(Work to complete):
A. Do the following statements agree with the bait-truck article below? (i) The police bait truck was full of free Adidas sneakers. (ii) Vic Mensa plans to hold his giveaway at the same site as the original sting. (iii) Karen Sheley directs the ACLU of Illinois' police practices project. Answer yes or no for each, quoting the words of the article that decide it.
B. List every organization or company named in the bait-truck article below.

(Text under study):
┄┄┄┄┄┄

Earlier this month, police paraded a “bait truck” full of free Nike sneakers around Chicago’s Englewood neighborhood in hopes of luring out would-be thieves. The controversial sting operation has since drawn backlash from the ACLU and community leaders who say the resources could’ve been put to better use — especially in an area plagued by gun violence.
“Police in Chicago must focus on building trust and better relationships within the communities they serve, not engage in stunts like bait trucks,” Karen Sheley, director of the ACLU of Illinois’ police practices project, told the press. “The Chicago Police Department admits that it can’t solve murders and violent crimes because communities of color don’t trust the Chicago police. These stunts won’t help.”
Now, local rapper and activist Vic Mensa is taking matters into his own hands. At the same site where the original sting happened, Mensa will host an “anti-bait truck” to give away thousands of free shoes to those in need, as the Chicago Sun-Times reports.
“Chicago Police escorted a ‘bait-truck’ full of shoes through the South Side of Chicago to lure poor people with FREE NIKES. So we’re filling a truck with shoes to give away to those who need it,” Mensa wrote on Twitter.

┄┄┄┄┄┄

(Data for analysis):
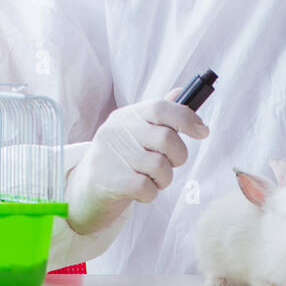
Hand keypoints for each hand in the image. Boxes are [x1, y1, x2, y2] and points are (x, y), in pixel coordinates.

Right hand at [65, 91, 209, 234]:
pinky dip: (151, 193)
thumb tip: (183, 92)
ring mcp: (109, 155)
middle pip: (166, 138)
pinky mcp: (107, 180)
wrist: (82, 192)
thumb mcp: (135, 134)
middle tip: (171, 165)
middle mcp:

┄┄┄┄┄┄

(Solved tasks):
A.
(i) No: "a “bait truck” full of free Nike sneakers"
(ii) Yes: "At the same site where the original sting happened, Mensa will host an “anti-bait truck”"
(iii) Yes: "Karen Sheley, director of the ACLU of Illinois’ police practices project"

B.
- The ACLU, including the ACLU of Illinois
- The Chicago Police Department
- The Chicago Sun-Times
- Nike
- Twitter